- **Source extract**:
--- START ---

Recently I made a Custom Element that extends Template, so other 
apps/elements may treat it as native one. As for now it serves well.
I am not sure if this should be considered as good practice, but for me it 
look quite nice from semantics point of view to use Link as well, if the 
component also specifies some kind of relationship between resources.

Anyway, we could imagine components that have nothing to do with native 
ones, but still should not be considered as presentable.
Therefore it would be nice to have a unified, standard way to define, and 
determine it.

W dniu czwartek, 12 czerwca 2014 14:54:16 UTC+2 użytkownik Marcin 
Warpechowski napisał:
>
> It all started when I wanted to write some non-presentable Custom Elements 
> be able to find them in DOM using some generic rule.

--- END ---

- **Source data**:
--- START ---

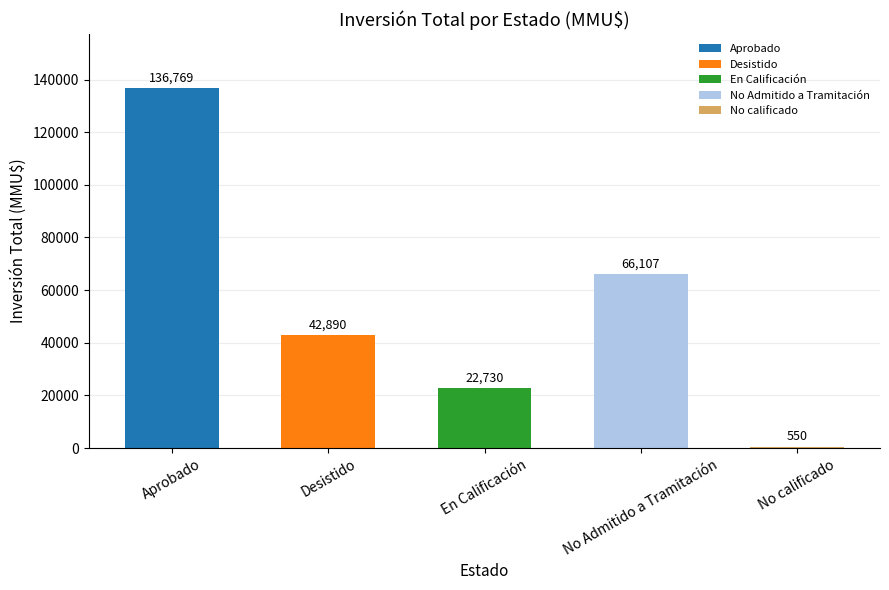

Reading right to left, extract all data points from this chart.

550	66107	22730	42890	136769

--- END ---

- **Set of tasks**:
1/ How would you render this sentence from the post about Custom Elements in Spanish: "Anyway, we could imagine components that have nothing to do with native ones, but still should not be considered as presentable."
2/ From the post about Custom Elements, write out the passage starting with "Recently I made" and going on through "determine it.".

- **Solutions by task**:
1/ De todos modos, podríamos imaginar componentes que no tienen nada que ver con los nativos, pero que aun así no deberían considerarse presentables.

2/
Recently I made a Custom Element that extends Template, so other 
apps/elements may treat it as native one. As for now it serves well.
I am not sure if this should be considered as good practice, but for me it 
look quite nice from semantics point of view to use Link as well, if the 
component also specifies some kind of relationship between resources.

Anyway, we could imagine components that have nothing to do with native 
ones, but still should not be considered as presentable.
Therefore it would be nice to have a unified, standard way to define, and 
determine it.